Shalga suggests consumers should keep an eye on local market conditions such as wages, home sales and home prices, as well as whether the population and job market is growing or shrinking.

“A national housing market collapse remains highly unlikely, but every market is unique and some markets will likely see prices fall even as national numbers rise – perhaps not enough to warrant a ‘collapse,’ but enough to affect some homeowners,” Sharga said.

What the housing market collapse means for home buyers

More than a third of consumers (35%) believe the housing price crash will make it easier to buy a home, according to a Lending Tree survey.

A housing market crash usually means that there is an oversupply of homes on the market and sales prices have plummeted. However, housing market crashes are often accompanied by a recession and job losses, making it harder to qualify for a home purchase. Also, homeowners may not want to sell during a market downturn.

Still, some buyers are hopeful the real estate market will change, with the possibility of less competition for homes and lower mortgage rates following the financial crisis.

What the housing market crash means for sellers

If the housing market crashes, homeowners who don’t need to sell may prefer to wait until home prices start to recover. As many experienced during the last housing market crash, being behind on your mortgage payments — meaning your mortgage balance is greater than your home is worth — won’t have an immediate impact on your finances unless you plan to borrow against your home equity.

The bigger impact will be on home sellers, who will likely be forced to lower prices as buyers look for deals.

How to Prepare for a Housing Market Collapse

If you’re worried the housing market will collapse again, here are some steps you can take to protect your financial health.

  • Have an emergency savings fund that can cover at least three to six months of expenses.

  • Reduce your debt, especially high-interest credit card debt.

  • Make as large a down payment as you can afford and secure equity in your home right away.

  • Buy a home that you can comfortably afford.

  • If possible, make additional payments on your mortgage balance to build up your equity.

  • When you choose a fixed-rate mortgage, your principal and interest will remain the same for many years.

Learn more: How much home can you afford? Use Yahoo Finance’s Home Affordability Calculator.

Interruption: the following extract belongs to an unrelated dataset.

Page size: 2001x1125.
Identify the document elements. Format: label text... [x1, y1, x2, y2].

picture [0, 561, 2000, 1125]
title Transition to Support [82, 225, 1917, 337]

Frequently asked questions about the housing market collapse

Is 2024 a good time to buy a home?

The right time to buy a home depends on your personal situation, including job stability and your attachment to a region or city. But rising home prices and mortgage rates are making it difficult for many buyers to buy a home in 2024. Additionally, with demand for homes outstripping supply, sellers still have the advantage in most markets.

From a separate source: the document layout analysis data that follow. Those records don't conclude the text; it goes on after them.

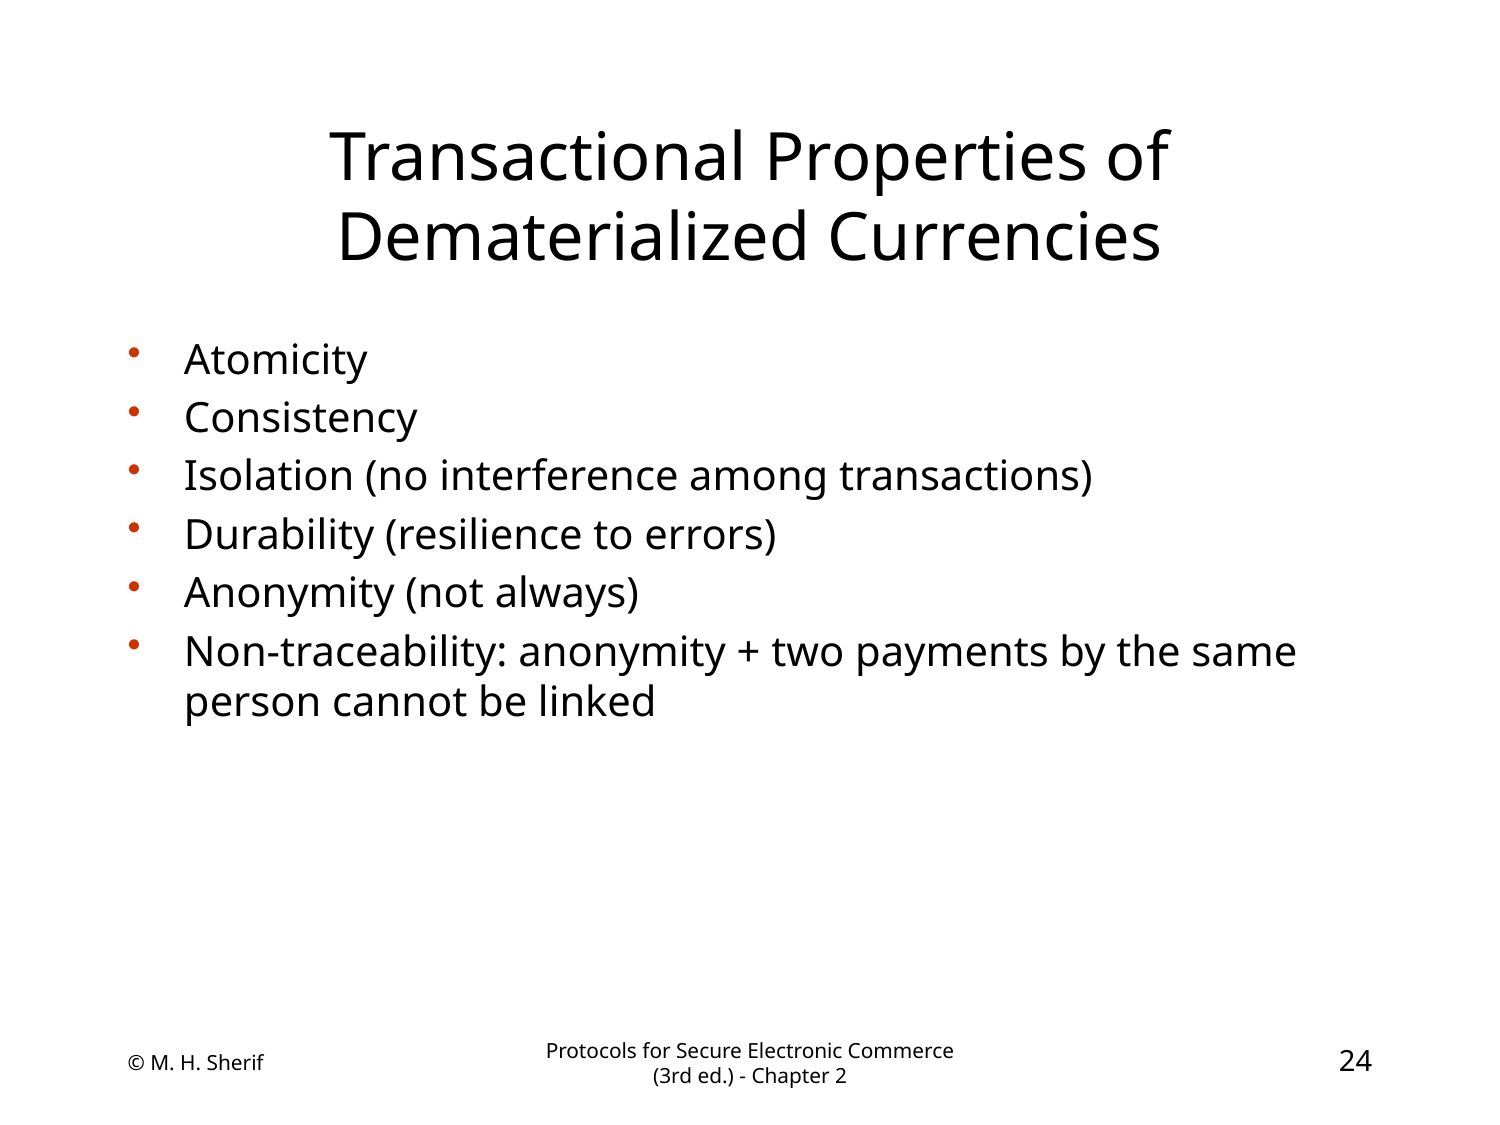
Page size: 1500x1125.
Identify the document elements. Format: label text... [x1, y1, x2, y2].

footer Protocols for Secure Electronic Commerce (3rd ed.) - Chapter 2 [512, 1025, 988, 1100]
title Transactional Properties of Dematerialized Currencies [112, 99, 1388, 288]
slide_number © M. H. Sherif [112, 1025, 425, 1100]
slide_number 24 [1074, 1025, 1388, 1100]
list Atomicity Consistency Isolation (no interference among transactions) Durability (resilience to errors) Anonymity (not always) Non-traceability: anonymity + two payments by the same person cannot be linked [112, 324, 1388, 1000]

How do we know if the housing market is going to collapse?

There are many indicators to watch to see if the housing market will collapse again. A drop in demand due to unemployment or a recession, a sudden increase in housing supply, or even a major economic downturn could signal a drop in home prices.

Will housing become affordable again soon?

The Mortgage Bankers Association predicts that mortgage rates will fall to about 6.6% by the end of 2024, slightly improving the cost of borrowing to buy a home. However, overall home affordability will remain a challenge, as home prices are expected to continue to rise.